• _Assignment_:
Type the data below again exactly. Omit all pictures.

• _Information provided_:
○ ○ ○ ○

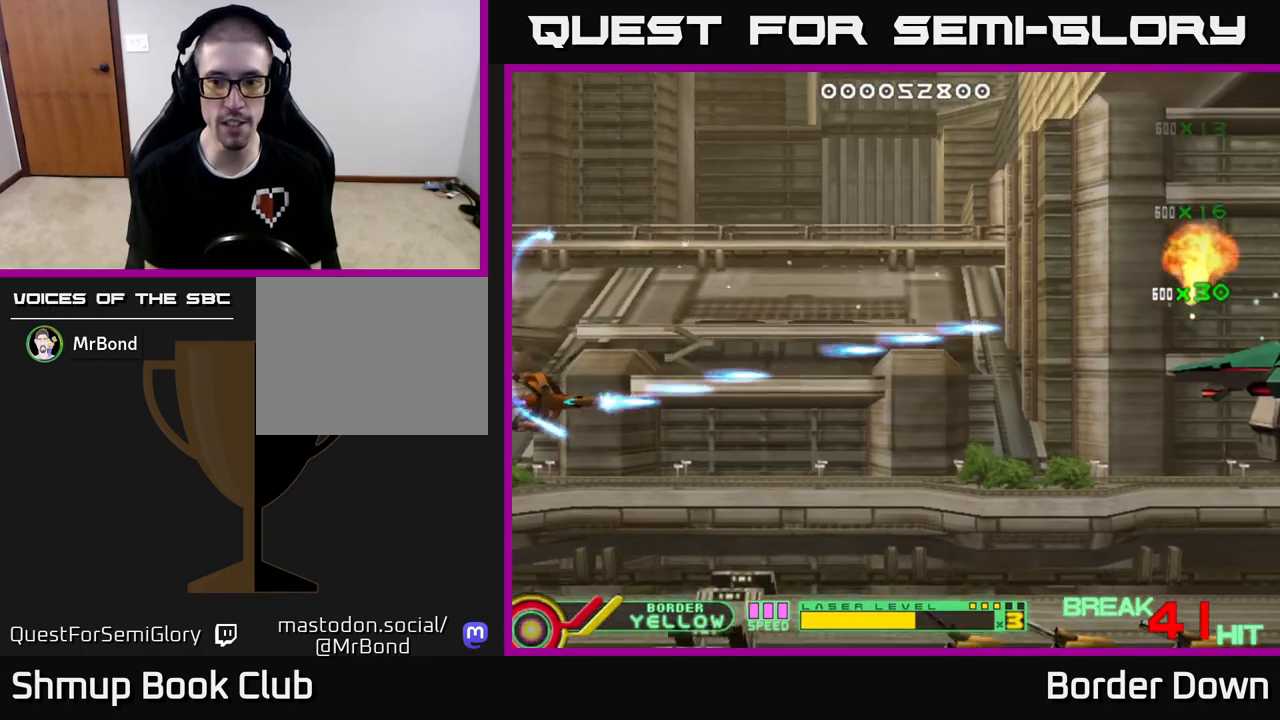
{"buttons": ["A", "DPAD_DOWN"], "left_stick": "center", "right_stick": "center", "events": [[33, "A", "down"], [167, "DPAD_RIGHT", "up"]]}
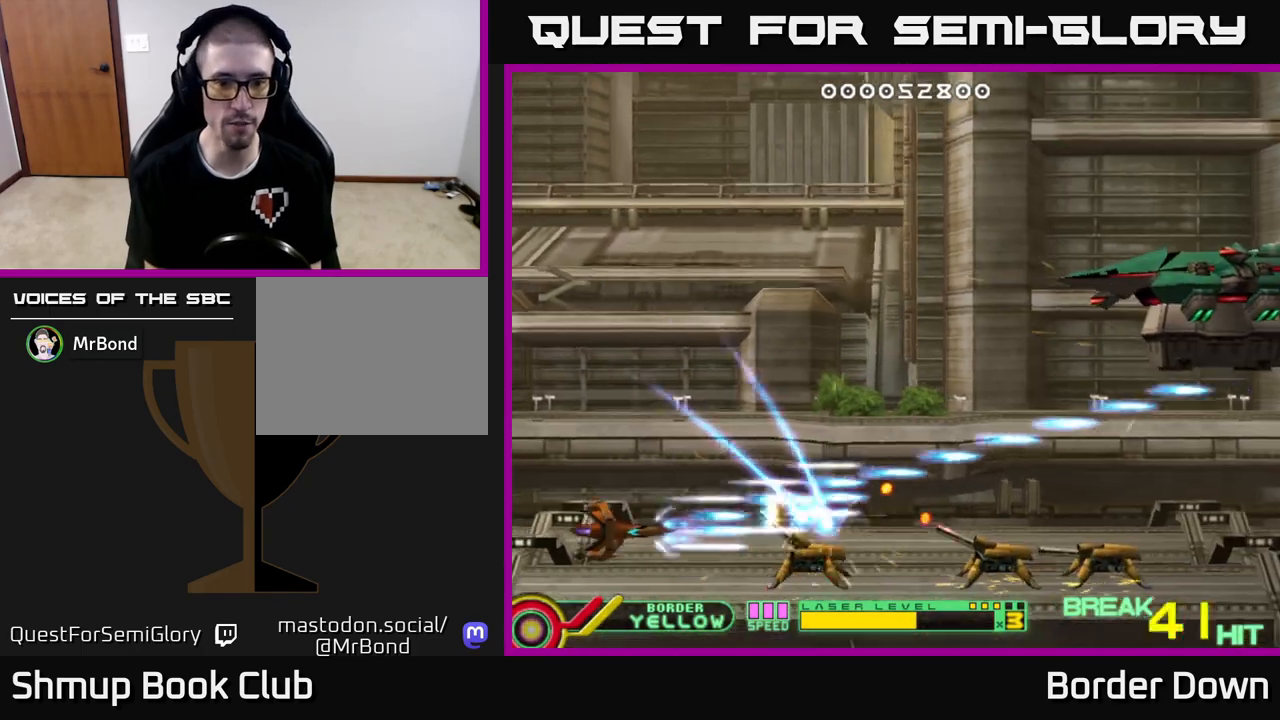
{"buttons": ["DPAD_UP", "DPAD_RIGHT"], "left_stick": "center", "right_stick": "center", "events": [[33, "DPAD_DOWN", "up"], [200, "DPAD_UP", "down"], [267, "DPAD_RIGHT", "down"], [333, "A", "up"], [383, "A", "down"], [467, "A", "up"]]}
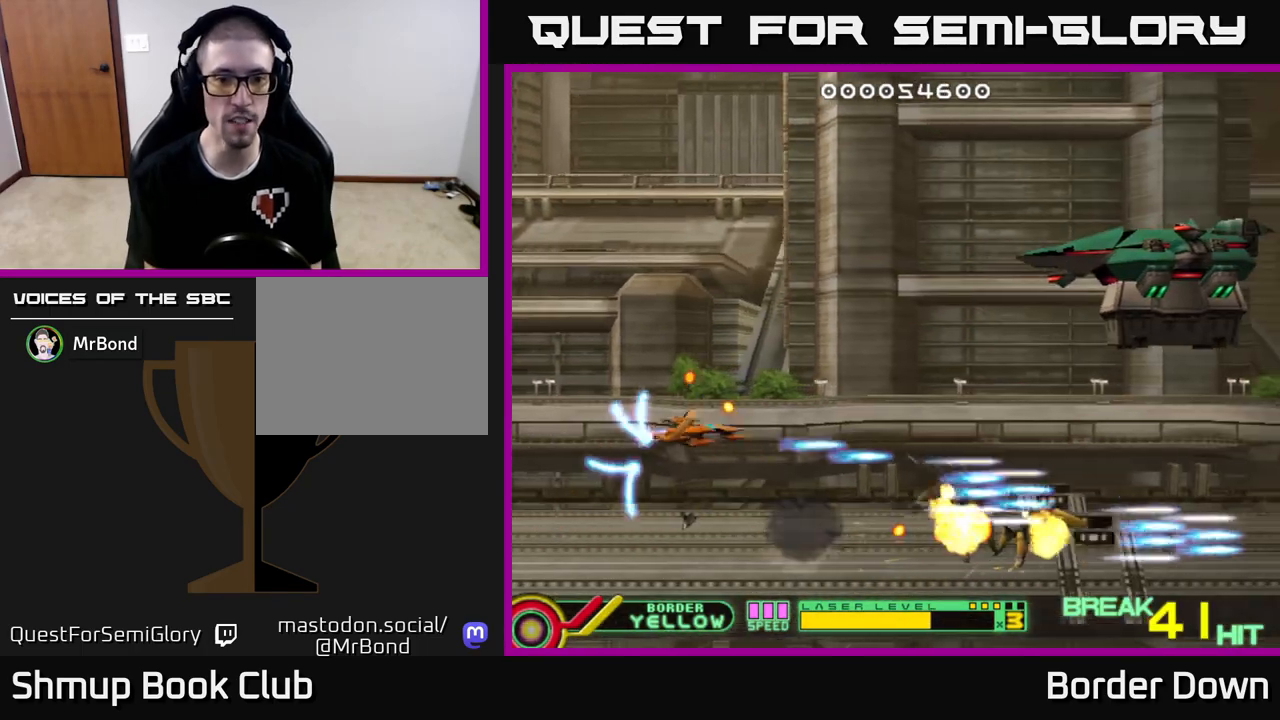
{"buttons": ["A", "DPAD_RIGHT"], "left_stick": "center", "right_stick": "center", "events": [[33, "A", "down"], [117, "A", "up"], [167, "A", "down"], [300, "A", "up"], [350, "A", "down"], [417, "A", "up"], [483, "DPAD_UP", "up"], [500, "A", "down"]]}
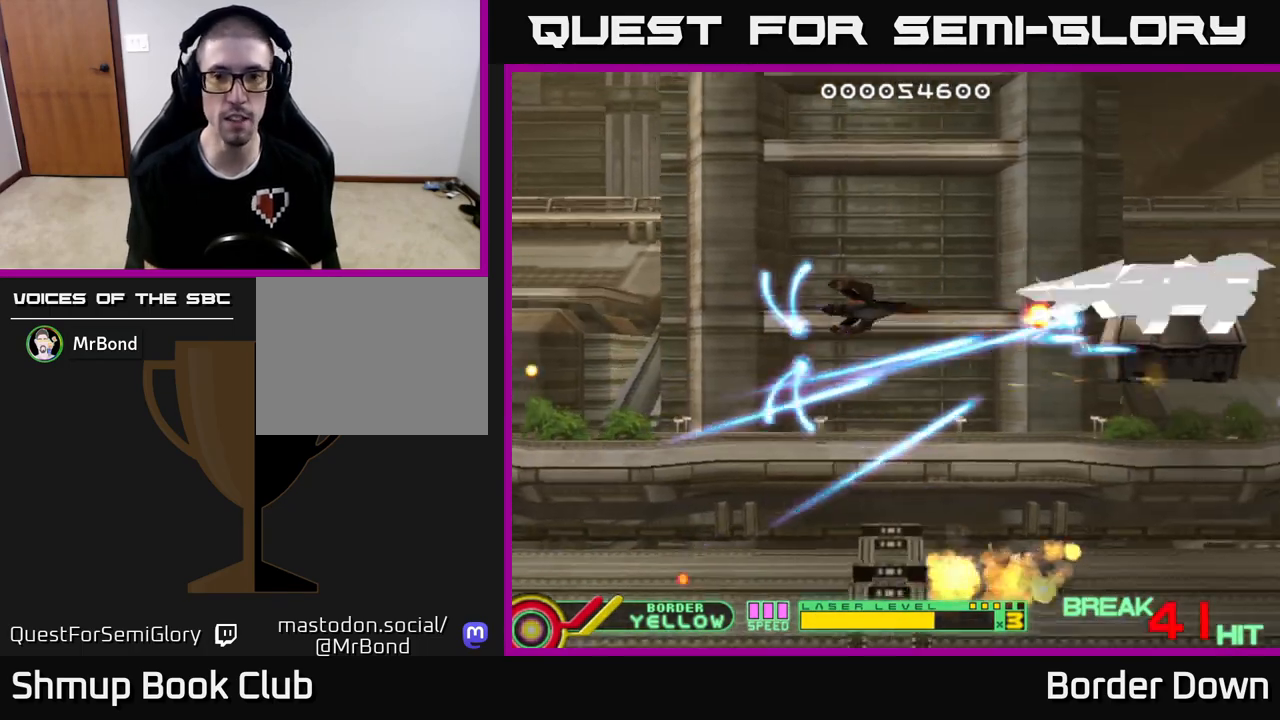
{"buttons": ["A", "DPAD_LEFT"], "left_stick": "center", "right_stick": "center"}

○ ○ ○ ○

• _Reply_:
{"buttons": ["A", "DPAD_DOWN"], "left_stick": "center", "right_stick": "center", "events": [[33, "A", "down"], [167, "DPAD_RIGHT", "up"]]}
{"buttons": ["DPAD_UP", "DPAD_RIGHT"], "left_stick": "center", "right_stick": "center", "events": [[33, "DPAD_DOWN", "up"], [200, "DPAD_UP", "down"], [267, "DPAD_RIGHT", "down"], [333, "A", "up"], [383, "A", "down"], [467, "A", "up"]]}
{"buttons": ["A", "DPAD_RIGHT"], "left_stick": "center", "right_stick": "center", "events": [[33, "A", "down"], [117, "A", "up"], [167, "A", "down"], [300, "A", "up"], [350, "A", "down"], [417, "A", "up"], [483, "DPAD_UP", "up"], [500, "A", "down"]]}
{"buttons": ["A", "DPAD_LEFT"], "left_stick": "center", "right_stick": "center"}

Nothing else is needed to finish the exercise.